Côté syndical, il y aurait sans doute lieu d’instaurer plus de rigueur dans la gestion des mouvements de grève, afin de les rendre plus pertinents, plus efficaces et plus compréhensibles (à défaut d’être facilement acceptables) pour les usagers. Au lieu d’être constamment irrités par ces arrêts de travail, ces derniers pourraient être amenés à mieux apprécier le service qui leur est rendu quotidiennement par des agents exerçant un métier qui n’est pas toujours de tout repos. N’oublions tout de même pas que les détracteurs des TEC ou de la SNCB s’attaquent également au service public, c’est-à-dire au service rendu à tous les publics, nantis ou démunis, une notion que la vague néolibérale actuelle au sein de l’Union européenne semble vouloir mettre sous le boisseau. Tout cela n’exclut évidemment pas qu’il faille encore réaliser bien des progrès pour que ce service public soit presté d’une manière plus optimale que ce n’est le cas à l’heure actuelle.

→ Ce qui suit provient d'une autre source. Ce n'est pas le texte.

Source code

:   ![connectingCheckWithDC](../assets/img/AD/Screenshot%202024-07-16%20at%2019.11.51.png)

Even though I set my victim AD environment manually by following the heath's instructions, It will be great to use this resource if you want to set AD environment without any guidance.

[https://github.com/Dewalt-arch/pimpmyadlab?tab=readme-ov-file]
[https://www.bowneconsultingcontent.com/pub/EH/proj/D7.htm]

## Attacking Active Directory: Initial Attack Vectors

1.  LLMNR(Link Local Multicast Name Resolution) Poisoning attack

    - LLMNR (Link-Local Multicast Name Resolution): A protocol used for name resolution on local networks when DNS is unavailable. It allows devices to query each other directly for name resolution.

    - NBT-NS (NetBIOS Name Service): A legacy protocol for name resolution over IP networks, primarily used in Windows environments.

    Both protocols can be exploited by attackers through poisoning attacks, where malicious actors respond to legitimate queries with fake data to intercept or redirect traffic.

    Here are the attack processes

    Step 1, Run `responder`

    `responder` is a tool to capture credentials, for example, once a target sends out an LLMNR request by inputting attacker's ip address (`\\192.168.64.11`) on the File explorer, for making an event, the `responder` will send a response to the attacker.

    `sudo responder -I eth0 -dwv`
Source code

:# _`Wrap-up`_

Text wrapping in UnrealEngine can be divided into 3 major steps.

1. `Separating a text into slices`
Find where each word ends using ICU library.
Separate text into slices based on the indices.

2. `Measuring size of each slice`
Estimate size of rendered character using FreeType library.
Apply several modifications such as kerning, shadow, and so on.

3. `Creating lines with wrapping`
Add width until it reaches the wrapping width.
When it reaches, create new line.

[1Est réputé « spontané » un mouvement de grève déclenché sans préavis, mais reconnu par la suite par les organisations syndicales. Par contre, une grève du même genre est qualifiée de « sauvage » quand elle n’est ni reconnue ni indemnisée par les syndicats.

[2Voir M. Capron, « Trois conflits dans des groupes multinationaux : AB Inbev, Carrefour, Brink’s », Courrier hebdomadaire, Crisp, n° 2090-2091, 2011.

[3Les propos à courte vue de M. Goblet, président de la FGTB Liège-Huy-Waremme, affirmant que la grève était inscrite dans le tempérament liégeois ne peuvent, par contre, que nourrir l’impression (fausse) que tout peut être prétexte à des grèves comme celles du TEC-Liège.